** START OF RECORD LIST **

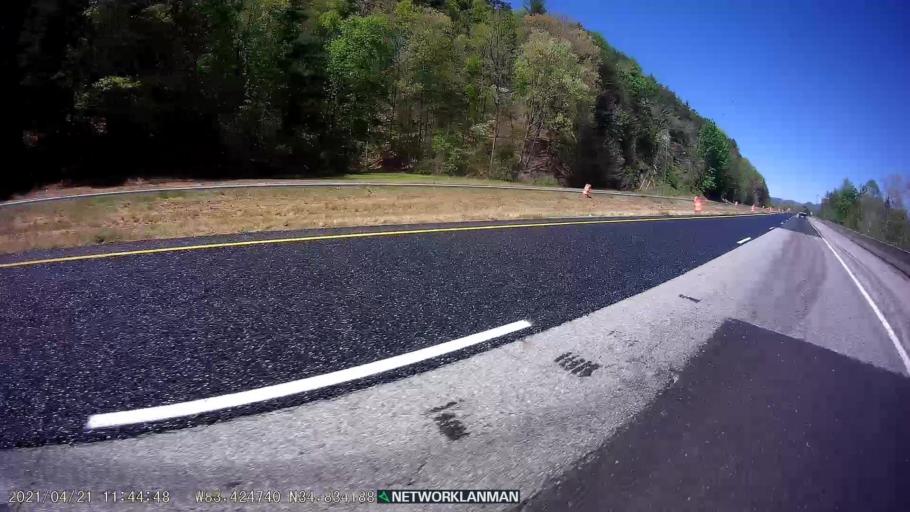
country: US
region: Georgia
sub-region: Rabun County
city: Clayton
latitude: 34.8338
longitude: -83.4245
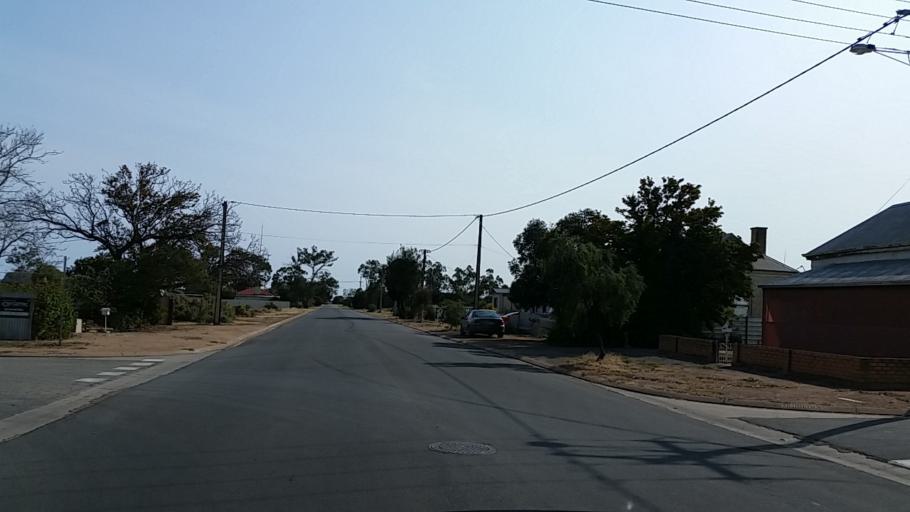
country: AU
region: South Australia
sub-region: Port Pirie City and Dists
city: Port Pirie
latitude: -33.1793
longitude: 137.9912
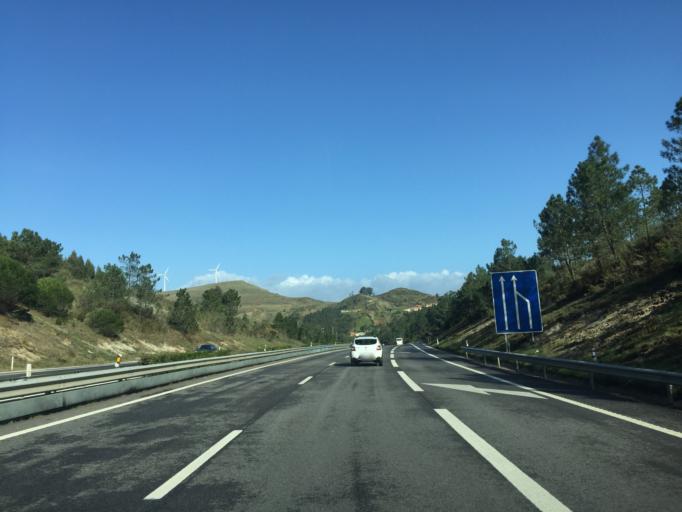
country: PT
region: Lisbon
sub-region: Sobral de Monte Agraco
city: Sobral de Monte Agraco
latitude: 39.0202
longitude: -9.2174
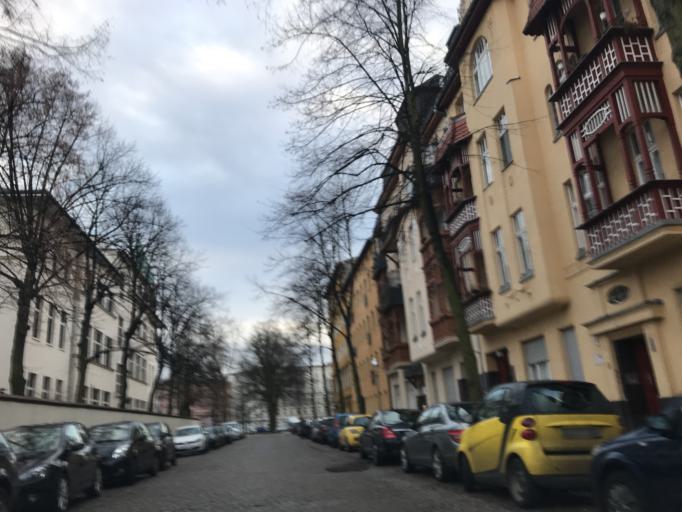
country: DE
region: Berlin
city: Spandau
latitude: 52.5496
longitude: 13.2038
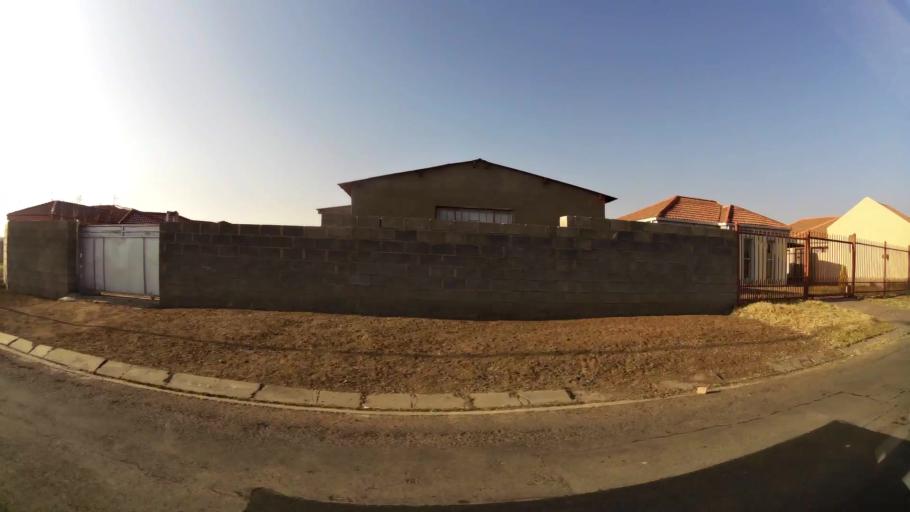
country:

** END OF RECORD LIST **

- THE REQUEST
Copy every line of the listing above word for word, leaving out the pictures.

- FINISHED EXERCISE
country: US
region: Georgia
sub-region: Rabun County
city: Clayton
latitude: 34.8338
longitude: -83.4245
country: AU
region: South Australia
sub-region: Port Pirie City and Dists
city: Port Pirie
latitude: -33.1793
longitude: 137.9912
country: PT
region: Lisbon
sub-region: Sobral de Monte Agraco
city: Sobral de Monte Agraco
latitude: 39.0202
longitude: -9.2174
country: DE
region: Berlin
city: Spandau
latitude: 52.5496
longitude: 13.2038
country:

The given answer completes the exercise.